Much the same can be said for a snowstorm that dumps 3 to 12 inches of fresh flakes and ushers in cold, calm conditions. This can make a half-beaten hunter feel brand new. The cold weather typically gets deer moving, and the new snow provides a clean slate. All the tracks are fresh, making current travel patterns plain to see. You can now pinpoint your stand placement, you can still-hunt quietly, or you can follow a set of fresh tracks to the buck that made them.

Unlike most rainstorms, though, snowstorms frequently delay the best hunting until a day or more after the precipitation stops. Abrupt changes in temperature and lingering cold winds can keep deer in their sheltered areas and browsing nearby until conditions stabilize. (Bitter winds can keep deer down after a rainstorm, too, but they’re more common after a snowstorm.) You can still have good still-hunting in and around sheltered areas; just don’t expect deer activity to crank back into full swing?or better?until the weather begins to settle.

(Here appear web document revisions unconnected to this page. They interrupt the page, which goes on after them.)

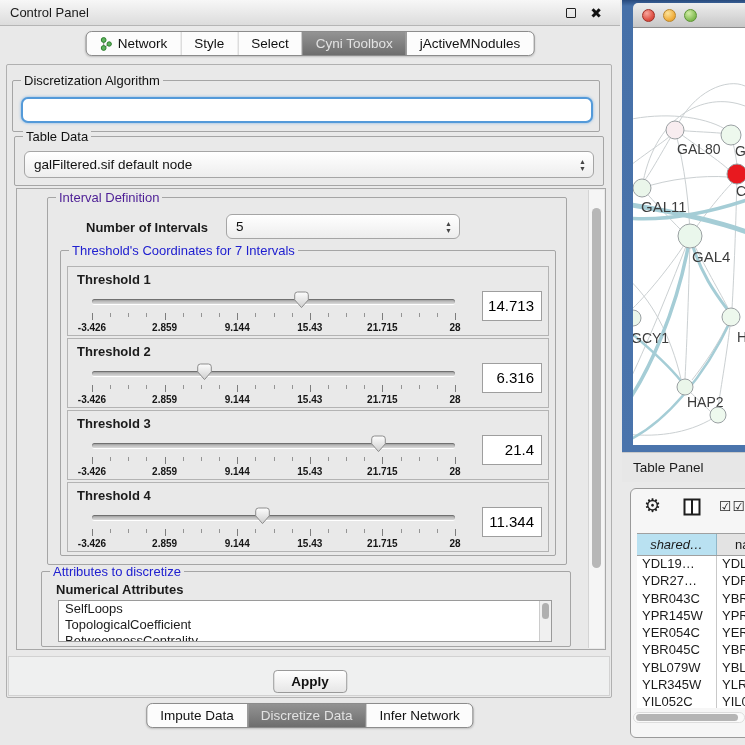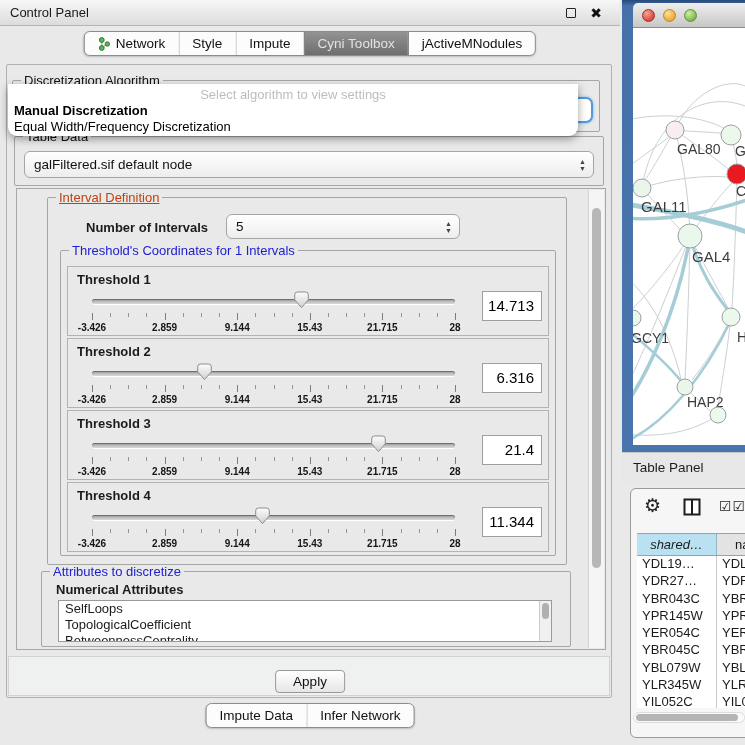"Impute" span.tab-label { text: Impute -> Select }
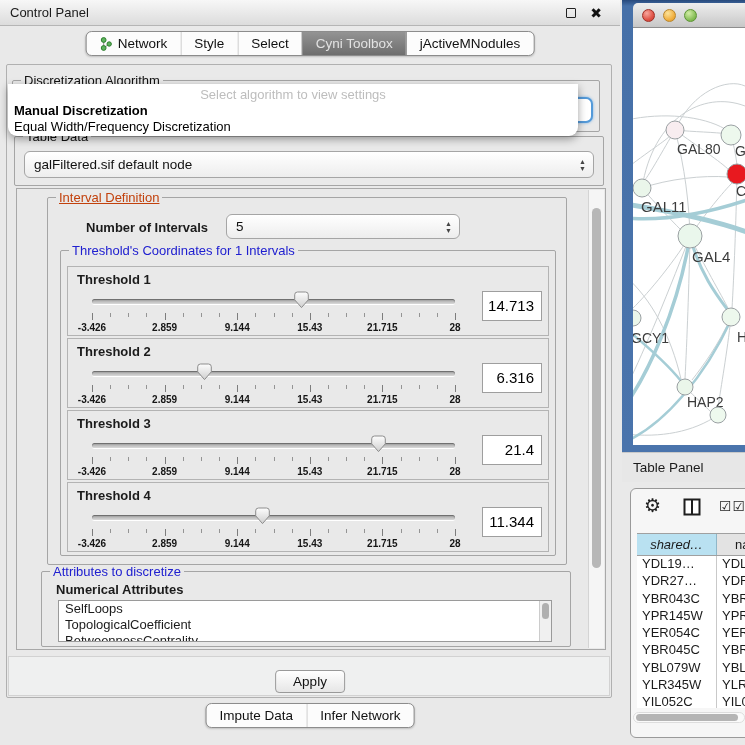"Select algorithm to view settings" div.algo-popup { html: <div> <div>Select algorithm to view settings</div> <div> <div>Manual Discretization</div> <div>Equal Width/Frequency Discretization</div> </div> </div> -> none }
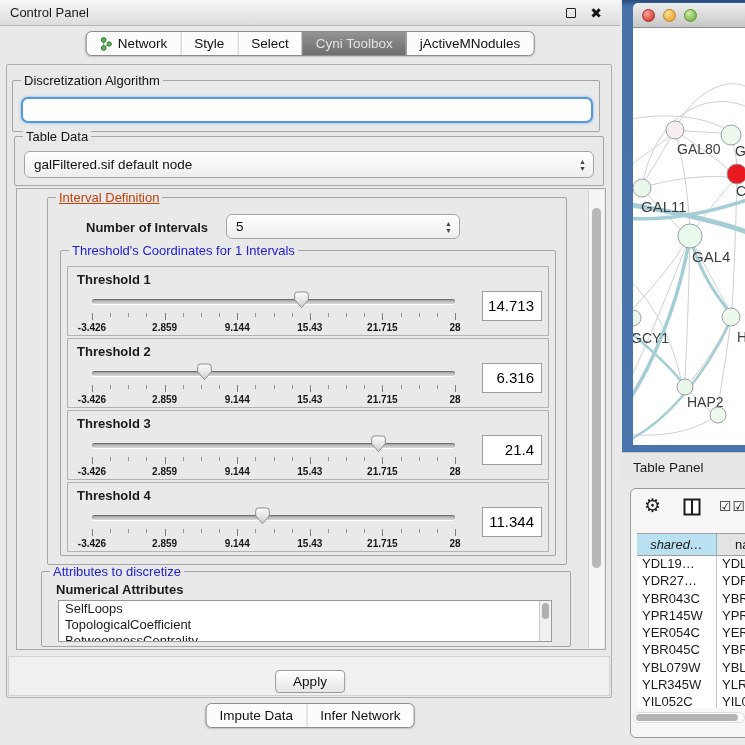"Interval Definition" .group-title.green { color: #c2410c -> #4c1d95; text-decoration: underline -> none }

Protracted snowstorms and cold winds may even keep deer down for several days, but there is an upside to this?because in the meantime, the deer get very hungry. Once conditions calm down, deer are eager to fill up on any choice foods still available. They’ll paw through several inches of snow to get at acorns or apples, and they’ll congregate in uncut cornfields and windswept grainfields and greenfields. If the snow is much deeper than a foot, however, they’ll head for prime browsing areas such as regenerating cuts. In either case, you should be there waiting.